Umfahrung für Traunreut, Frühling, Pierling und Oberwalchen

Massive Kritik übte Franz Schützinger aus Traunwalchen an der Entscheidung des Stadtrats, die Frühlinger-Spitz-Straße nicht auszubauen beziehungsweise für einen Ausbau Planungsgelder im Haushalt einzustellen. „Das ist eine Watsch'n für jeden Bürger“, mahnte Schützinger an. Er könne nicht nachvollziehen, dass für die schlechteste und lebensgefährliche und noch dazu vielbefahrene Straße kein Geld investiert werde. Hier sei auch die Arbeit eines Fahrradkonzeptes des Arbeitskreises „Verkehr“ völlig umsonst gewesen. 

Ritter erklärte dazu, dass sich der Stadtrat dagegen ausgesprochen habe, vorerst keine Planungskosten im Haushalt einzustellen, bevor nicht die geplante Ostumfahrung in trockenen Tüchern liege. Hier ist man sich bei der Umsetzung, die noch Jahre dauern kann, noch nicht ganz einig. Ziel sei es, so Ritter, die neue Ostspange um Traunreut herumzuführen und dabei die Orte Frühling, Pierling und Oberwalchen zu umfahren. 

Ausbau von Hörpolding nach Pattenham und Rathausplatz-Sanierung

Zum geplanten Ausbau der Gemeindeverbindungsstraße Hörpolding-Pattenham teilte Ritter auf Nachfrage von Reinhard Piehler mit, dass der Straßenausbau in zwei Bauabschnitten umgesetzt werde.
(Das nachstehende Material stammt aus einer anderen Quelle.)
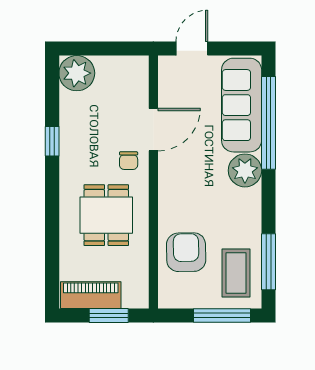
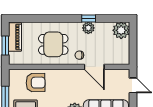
plant: (72, 142) -> (88, 28), added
Zunächst soll der Abschnitt Hörpolding-Haßmoning gebaut werden

Nach dem noch heuer die „Schönheitskorrektur“ des Rathausplatzes umgesetzt werden soll, wollte Elfi Lösch wissen, wann die Maßnahmen umgesetzt werden sollen, ohne dabei den Veranstaltungen, etwa dem Stadtlauf und dem Stadtfest im Juli, ins Gehege zu kommen. „Wir werden das so taktieren, dass wir nicht in die Veranstaltungen reinlaufen“, erklärte Ritter. Die Ausschreibungen für die Maßnahmen würden bereits laufen. 

Die weiteren Themen

Sogenannte Smilys sollen auf Anregung von Rudolf Schroll in der Nettunoallee aufgestellt werden. Rudolf Schroll bemängelte, dass sich die Autofahrer in der „Spielstraße“ nicht an die vorgeschriebene Schrittgeschwindigkeit halten. Eine längere Liste an Fragen und Anregungen hatte Helmut Kauer mit dabei. Unter anderem forderte er, die Jugendvereine besser zu unterstützen

Im Vergleich zur Förderung der Musikschüler, seien die Zuschüsse für die Jugendverbände vergleichsweise niedrig, rechnete Kauer vor. Außerdem regte er an, mehr für den Bienenschutz zu tun und die Internetseite der Stadt zu überarbeiten, was nach Angaben des Bürgermeisters auch Aufgabe des neuen Stadtmanagers, Christian Ehinger, sein werde. Ehinger, der auch anwesend war, tritt am 1. Mai seinen Dienst in der Stadt Traunreut an.